Techniquement, ce n'est pas une fin, même si ça y ressemble beaucoup. La série Sex Criminals de Matt Fraction et Chip Zdarsky est en train de prendre fin, après avoir longtemps représenté le fleuron des titres Image Comics. Cette dernière ligne droite est aussi bizarre que d'habitude, mais peut-être un peu moins drôle : au crépuscule de son aventure avec Jon, Suzie vit son moment Premier Contact (ou son moment Interstellar, c'est selon) en opérant un grand bilan rétrospectif de sa vie à travers le spectre métaphorique du Grand Calme. Le parcours de l'héroïne s'achève sans dialogues, avec une voix intérieure et une fin apaisée, en reflet de la relation entre Fraction et son épouse, Kelly Sue DeConnick, inspirations manifestes de cette curieuse saga érotico-militante, fascinante et originale dans le paysage de la bande-dessinée aux Etats-Unis. Reste encore l'épilogue proprement dit, pour voir comment le scénariste a évolué depuis les premiers numéros de la série.
En cherchant bien, et en faisant abstraction de son travail pour Marvel, il doit certainement être possible de trouver un truc nul écrit par Jason Aaron. Certainement. Mais là, tout de suite, on vous avoue, rien ne nous vient. Avec la seconde série The Goddamned, le bonhomme poursuit sa réinvention barbaresque de l'ancien testament, mélangé avec l'esprit des nouvelles de Robert E. Howard. Une sorte de Criminal biblique : différentes histoires, un environnement commun, un esprit d'anthologie ultra-violente et superbement exécuté. Sharri et Jael s'échappent de leur couvent et sont traquées par une armée d'amazones vengeresses, avec le propos habituel sur le fanatisme clanique des religieux dans ce proto-monde brutal et merveilleusement illustré. Loin d'être atteint par les affres de la longévité artistique, R.M. Guéra se bonifie avec les années, de plus en plus proche d'un style de bande-dessinée franco-belges pour adultes, chaque fois plus précis, dynamique et travaillé. Les superbes couleurs de Giulia Brusco rendent un aspect de jungle paradisiaque et ensoleillée à cet enfer terrestre où la mort et la violence sont omniprésents. Pour peu qu'Aaron suive le projet sur d'autres mini-séries, The Goddamned risque bien de s'imposer comme l'un des indispensables de sa bibliographie aux côtés de Scalped et Southern Bastards, en développant un peu plus loin son propos général sur la bestialité du genre humain. En résumé : ça tue, et c'est même tout le principe.

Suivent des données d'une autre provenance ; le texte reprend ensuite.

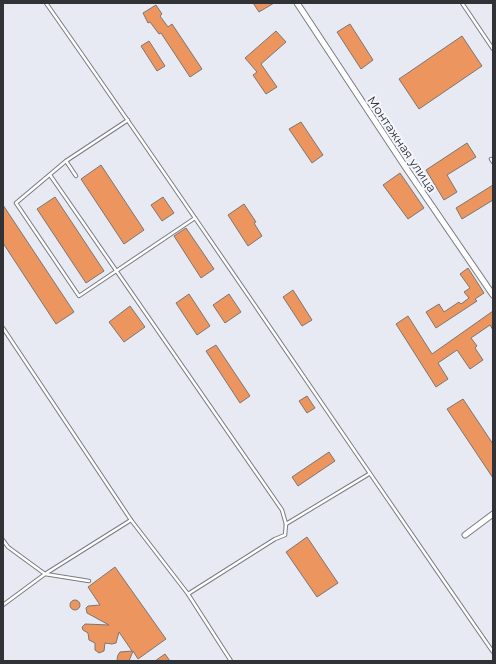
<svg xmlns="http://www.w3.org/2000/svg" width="496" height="664" viewBox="0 0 496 664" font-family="Montserrat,sans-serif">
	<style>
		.building { fill: #ed955e; stroke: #7d7672 }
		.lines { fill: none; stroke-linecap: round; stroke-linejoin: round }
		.service-casing { stroke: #797c83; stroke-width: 4.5 }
		.minor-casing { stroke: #797c83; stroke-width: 7 }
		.service { stroke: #fff; stroke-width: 2.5 }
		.minor { stroke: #fff; stroke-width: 5 }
		.labels { text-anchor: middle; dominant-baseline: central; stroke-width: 4; stroke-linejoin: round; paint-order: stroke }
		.street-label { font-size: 12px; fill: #313235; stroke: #f4f7fd }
	</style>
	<rect width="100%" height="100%" fill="#e7eaf2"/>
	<g class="building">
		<polygon points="253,3 274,3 259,12"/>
		<polygon points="156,5 162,14 160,16 168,27 172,24 202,69 190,77 161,33 159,34 150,22 148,23 143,13"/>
		<polygon points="350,24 373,60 361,69 337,32"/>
		<polygon points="276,31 286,42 261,64 277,87 266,94 253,75 257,72 245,58"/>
		<polygon points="462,36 482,66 419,109 399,79"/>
		<polygon points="149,41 165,66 157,71 141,46"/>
		<polygon points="301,122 323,155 312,163 289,129"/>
		<polygon points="467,143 476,157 447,175 457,192 444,200 426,170"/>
		<polygon points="101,165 144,230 124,244 81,179"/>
		<polygon points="400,173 424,208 408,219 383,185"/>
		<polygon points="493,185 493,200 462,219 456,208"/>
		<polygon points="55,197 104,271 86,283 37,209"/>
		<polygon points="163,197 174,213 162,221 151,205"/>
		<polygon points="244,204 256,222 254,223 262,236 248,246 228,215"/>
		<polygon points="3,205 74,312 56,324 3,243"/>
		<polygon points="186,228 214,269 201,278 174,236"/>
		<polygon points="468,268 484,293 475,299 477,301 436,328 426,312 439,304 444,312 459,302 461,304 469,298 464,292 470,288 460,274"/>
		<polygon points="293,290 312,320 302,326 283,297"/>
		<polygon points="189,294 210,326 197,335 176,303"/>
		<polygon points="229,294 241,312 225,323 213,305"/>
		<polygon points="130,306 145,327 124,342 109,322"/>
		<polygon points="493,311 493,330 490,325 471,338 477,346 475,348 483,360 470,369 457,350 438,363 448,379 436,387 396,324 408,316 432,354"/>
		<polygon points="216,345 250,396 240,403 206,351"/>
		<polygon points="307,396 315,408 307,413 299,401"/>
		<polygon points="463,399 493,444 493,478 447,409"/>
		<polygon points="329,452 335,461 298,486 292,477"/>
		<polygon points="307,537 338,583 317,597 286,552"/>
		<polygon points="115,567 166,639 138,659 133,651 129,661 118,661 117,659 118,655 120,652 132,651 119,632 116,643 112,644 105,643 104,651 99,653 95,650 95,643 89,640 88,633 83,630 82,627 85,624 109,625 87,613 86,608 88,606 100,605 88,587"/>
		<circle cx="75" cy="605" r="5"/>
		<polygon points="165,654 170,661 155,661"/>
	</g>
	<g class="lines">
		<defs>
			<g id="service">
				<path d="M 46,3 C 197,218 343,436 493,652"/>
				<polyline points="462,3 493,49"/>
				<polyline points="491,159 493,162"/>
				<polyline points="66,161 16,203 79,296 195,218"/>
				<polyline points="50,175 282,510 286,524 285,535 275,539 188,594"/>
				<polyline points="76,176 66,161 128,120"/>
				<polyline points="3,328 131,520 188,594 231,661"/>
				<polyline points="286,524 369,474"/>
				<polyline points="3,540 8,547 45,574 89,581"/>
				<polyline points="3,605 45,574 131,520"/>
			</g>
			<g id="minor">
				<polyline points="297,3 406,168 493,295"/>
				<polyline points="465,535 493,514"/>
			</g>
		</defs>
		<use href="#service" class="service-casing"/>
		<use href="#minor" class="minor-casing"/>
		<use href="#service" class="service"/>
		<use href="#minor" class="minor"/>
	</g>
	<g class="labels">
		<g class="street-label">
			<text transform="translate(402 144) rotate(56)">Монтажная улица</text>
		</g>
	</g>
	<rect width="496" height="664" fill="none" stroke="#313235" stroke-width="8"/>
</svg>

Dans la catégorie des origines définitives, Frank Miller et un excellent John Romita Jr. des débuts seront rentrés dans l'histoire il y a un long moment pour avoir raconté différemment les premiers pas du jeune Matt Murdock, survivant d'un accident qui lui aura ôté la vue, mais amplifié le reste des sens. La version de L'Homme Sans Peur rééditée par Panini Comics dans la liste des Must Have (au prix "accessible") servira de main tendue aux curieux comme aux amateurs de DD et Miller passés à côté de ce classique, équivalent brutal et adulescent d'un Year One, plus expéditif, plus accidenté. Dans cette version de l'histoire, Jack Murdock est loin d'être le paternel idéal mais fauché du canon habituel, et Daredevil n'est pas encore le ninja précis et déterminé du présent. Les rues d'Hell's Kitchen puent le crime et l'effondrement social, une sorte de complément naturel à Born Again et à cette lecture si particulière de DD par son plus grand architecte, avec un Romita Jr. fana' de Miller et cherchant à rendre hommage au maître. A lire si ce n'est pas déjà fait.

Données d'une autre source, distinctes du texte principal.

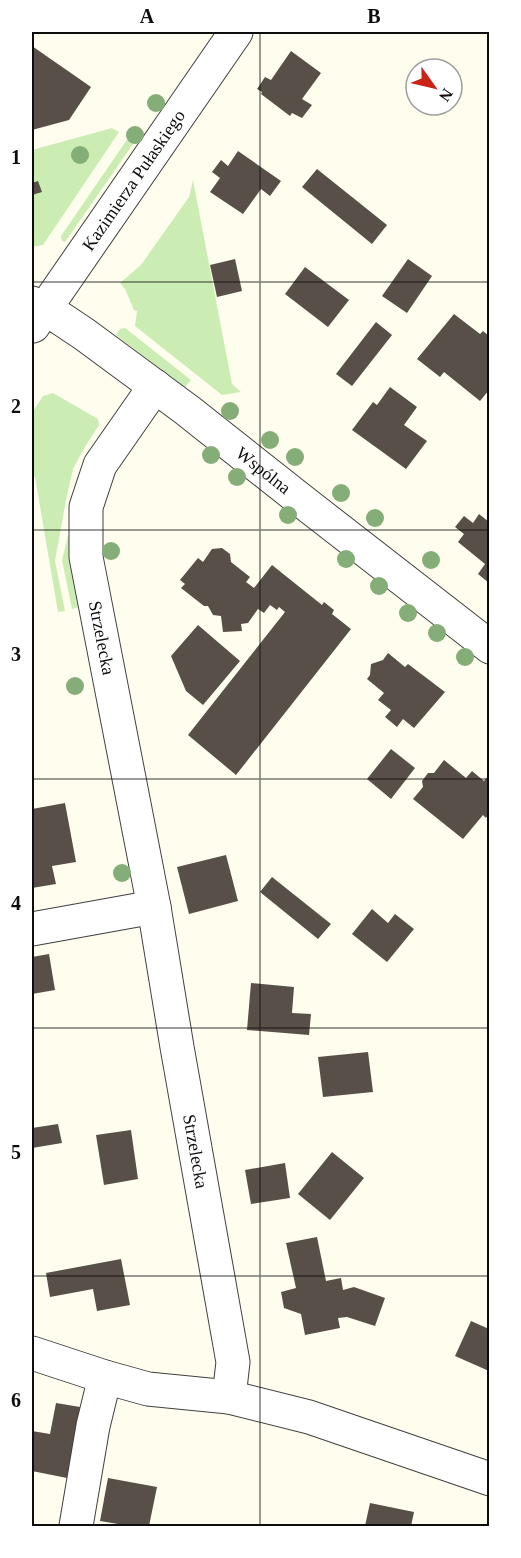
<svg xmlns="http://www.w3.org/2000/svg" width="521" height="1558" font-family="'Times New Roman',serif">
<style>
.green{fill:#cbedb3}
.building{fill:#574f48}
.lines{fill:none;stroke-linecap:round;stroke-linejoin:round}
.minor-casing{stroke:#404040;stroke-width:35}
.minor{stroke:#fff;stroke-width:33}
.tree{fill:#84ad77}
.grid{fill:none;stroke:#0d0d0d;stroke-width:1.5;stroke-opacity:0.55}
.labels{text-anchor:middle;stroke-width:6;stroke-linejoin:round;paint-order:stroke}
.street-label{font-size:18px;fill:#0d0d0d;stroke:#fff}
.neatline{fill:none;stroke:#0d0d0d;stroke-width:2}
.grid-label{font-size:20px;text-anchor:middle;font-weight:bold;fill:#0d0d0d}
</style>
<rect width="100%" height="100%" fill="#fffded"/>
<g class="green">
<path d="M112,128L119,132L43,245L32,247V150Z"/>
<path d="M135,128L140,134L65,242L62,241L61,236Z"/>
<path d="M193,180L232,384L241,392L222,395L135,326L137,311L134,310L125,289L120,283L141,265L189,197Z"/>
<path d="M125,328L191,380L185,387L116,335L120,329Z"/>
<path d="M53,393L98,419L99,425L83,450L73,469L66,500L55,561L65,611L58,612L35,477H32V413L43,396Z"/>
<path d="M68,536H71L82,606L72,609L62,560Z"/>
</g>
<g class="building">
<path d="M32,46L91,87L69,120L32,130Z"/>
<path d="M291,51L321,73L302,99L312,105L302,118L292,113L290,116L261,94L262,92L257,89L265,77L271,80Z"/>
<path d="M238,151L281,181L270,196L261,189L243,214L210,192L220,178L212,172L221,160L228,166Z"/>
<path d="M317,169L387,225L372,244L302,187Z"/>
<path d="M38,181L42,192L32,195V183Z"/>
<path d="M235,259L242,291L217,297L210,265Z"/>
<path d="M408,259L432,276L407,313L382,296Z"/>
<path d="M305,267L349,300L328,327L285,294Z"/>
<path d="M454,314L480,334L483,331L489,336V364L488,365L489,366V390L480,401L444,372L440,377L417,359Z"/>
<path d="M376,322L392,335L352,386L336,374Z"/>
<path d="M390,387L417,407L404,425L427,441L406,469L352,430L373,402L377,405Z"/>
<path d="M479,514L489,522V583L478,574L485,564L458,542L464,534L455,527L464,516L473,523Z"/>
<path d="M222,548L230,554L231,562L250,577L246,582L254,588L272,565L322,605L324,602L334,610L332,614L351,629L236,775L188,735L285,612L279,607L277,610L270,605L264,613L258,609L248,623L241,624L242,631L223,632L221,616L213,615L208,606H204L181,588L185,584L180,580L198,558L203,562L212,549Z"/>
<path d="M198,625L240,661L203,705L186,691L171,656Z"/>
<path d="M388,653L405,667L408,664L445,692L414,728L403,719L397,727L385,717L391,710L378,700L384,693L367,679L370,675L371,664L383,660Z"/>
<path d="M391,749L415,768L391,799L367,779Z"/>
<path d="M444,760L466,778L472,771L484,781L489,775V813L486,818L483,815L463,839L413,799L423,787L422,781L428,773H434Z"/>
<path d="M65,803L76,862L52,866L56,884L32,888V809Z"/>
<path d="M226,855L238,901L189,914L177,867Z"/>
<path d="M272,877L331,924L318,939L260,892Z"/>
<path d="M372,909L388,923L395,914L414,929L387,962L352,934Z"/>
<path d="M49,954L55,990L32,994V957Z"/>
<path d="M251,983L294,987L292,1013L311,1014L309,1035L247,1030Z"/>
<path d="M368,1052L373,1092L323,1097L318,1057Z"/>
<path d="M58,1124L62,1143L32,1148V1128Z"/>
<path d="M131,1130L138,1179L104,1185L96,1135Z"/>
<path d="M332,1152L364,1178L330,1220L298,1194Z"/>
<path d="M285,1163L290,1198L251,1204L245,1170Z"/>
<path d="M317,1237L326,1281L341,1278L343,1290L354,1287L385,1298L375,1326L347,1317L338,1318L340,1328L305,1335L301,1314L284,1308L281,1292L296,1288L286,1243Z"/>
<path d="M121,1259L130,1305L97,1311L93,1289L50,1297L46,1273Z"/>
<path d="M471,1321L489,1329V1371L455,1356Z"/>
<path d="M56,1403L80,1407L67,1478L32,1471V1431L50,1434Z"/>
<path d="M108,1478L157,1487L149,1526H130L100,1521Z"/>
<path d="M370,1503L414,1512L411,1526H365Z"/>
</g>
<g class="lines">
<g class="minor-casing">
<g id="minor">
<path id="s1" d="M32,303L60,318L84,334L187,410L302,501L490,647"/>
<path id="s2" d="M33,326L236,32"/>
<path id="s3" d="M155,386L100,465L86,507V557L154,907L177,1047L233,1362L229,1397"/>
<path d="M32,929L154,907"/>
<path d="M32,1353L105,1377L148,1389L229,1397L309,1417L490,1479"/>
<path d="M76,1526L93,1426L105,1377"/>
</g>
</g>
<use href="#minor" class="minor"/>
</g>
<g class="tree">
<circle cx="156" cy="103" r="9"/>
<circle cx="135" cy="135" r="9"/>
<circle cx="80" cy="155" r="9"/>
<circle cx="230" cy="411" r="9"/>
<circle cx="270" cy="440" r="9"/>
<circle cx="211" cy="455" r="9"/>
<circle cx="295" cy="457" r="9"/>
<circle cx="237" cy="477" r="9"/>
<circle cx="341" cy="493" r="9"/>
<circle cx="288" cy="515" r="9"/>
<circle cx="375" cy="518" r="9"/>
<circle cx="111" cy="551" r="9"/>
<circle cx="346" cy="559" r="9"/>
<circle cx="431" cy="560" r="9"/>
<circle cx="379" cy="586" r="9"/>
<circle cx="408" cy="613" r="9"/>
<circle cx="437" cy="633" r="9"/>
<circle cx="465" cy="657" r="9"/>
<circle cx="75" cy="686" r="9"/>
<circle cx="122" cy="873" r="9"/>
</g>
<path class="grid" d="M260,32V1526M32,282H490M32,530H490M32,779H490M32,1028H490M32,1276H490"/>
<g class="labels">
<g class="street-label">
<text dy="6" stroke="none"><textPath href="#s2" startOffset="177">Kazimierza Pułaskiego</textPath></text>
<text dy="6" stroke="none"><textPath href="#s1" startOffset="286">Wspólna</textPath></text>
<text dy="6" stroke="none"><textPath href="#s3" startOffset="273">Strzelecka</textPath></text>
<text dy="6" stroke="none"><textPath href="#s3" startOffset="795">Strzelecka</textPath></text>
</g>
</g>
<rect width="521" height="1558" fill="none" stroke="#ffffff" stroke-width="66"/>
<g transform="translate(434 87) rotate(124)"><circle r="28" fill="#ffffff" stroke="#9e9e9e" stroke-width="1.5"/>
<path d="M0-4.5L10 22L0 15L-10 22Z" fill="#ca2318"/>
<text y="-9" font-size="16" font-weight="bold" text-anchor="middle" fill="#0d0d0d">N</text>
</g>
<rect x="33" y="33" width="455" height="1492" class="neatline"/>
<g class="grid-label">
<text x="147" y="23">A</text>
<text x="374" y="23">B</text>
<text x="16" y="164">1</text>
<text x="16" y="413">2</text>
<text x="16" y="661">3</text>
<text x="16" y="910">4</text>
<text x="16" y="1159">5</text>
<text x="16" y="1407">6</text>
</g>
</svg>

Alors, oui, ce n'est techniquement pas du comics puisqu'Ombrane est une création bien française, publiée chez Akileos, mais il nous paraissait impensable de ne pas vous en toucher un mot. L'album de Bastien Lextrait et Julien Hanoteaux est en effet une petite pépite. Un conte de fantasy où l'on s'intéresse à Ombrane, créature de la nuit, qui arpente un monde duquel elle est censée bientôt disparaître. Les rencontres de fil en aiguille seront autant de moments d'émotions diverses et variées, parfois légères, parfois plus dramatiques, le tout étant emprunt d'une poésie et d'un onirisme vraiment fort. Plus encore, la patte graphique, qui lorgne dans un style proche de l'animation particulièrement moderne, est un régal total pour les yeux de bout en bout. Le trait est d'une beauté à s'en décrocher la machoire, avec des jeux d'ombres et de couleurs resplendissants (pensez un peu à Ori d'un point de vue DA). Bref, un coup de coeur qui lui méritait largement de se glisser en catimini dans notre Checklist Comics !
Avant-dernier numéro en ce début de mois pour l'excellent diptyque House of X/Powers of X chez Panini Comics - et on profite avant de passer la vitesse supérieure avec Dawn of X, et ce qui sera certainement l'augmentation de prix de trop pour les Softcovers de la maison d'édition française. Après les importantes révélations du #2, Hickman continue de tisser sa toile pour l'installation de son nouveau statu quo mutant. Les numéros contenus dans ce recueil sont eux aussi fondateurs des nouvelles idées instaurées par le scénariste, avec notamment un nouveau rapport à la mort avec lequel les mutants vont devoir composer, et qui sera source de nombreux fils rouge essentiels par la suite. Le tout est toujours aussi plaisant à lire, avec les différentes temporalités de Powers of X sources de toujours autant d'interrogations. D'un point de vue graphique, on reste également dans l'excellence avec Pepe Larraz et R.B. Silva qui sont vraiment au sommet de leur forme - et on sait que ça continuera par la suite. De toute façon, si vous avez déjà lu les deux précédents softcovers, il paraît évident que vous ne pourrez passer à côté de celui-là.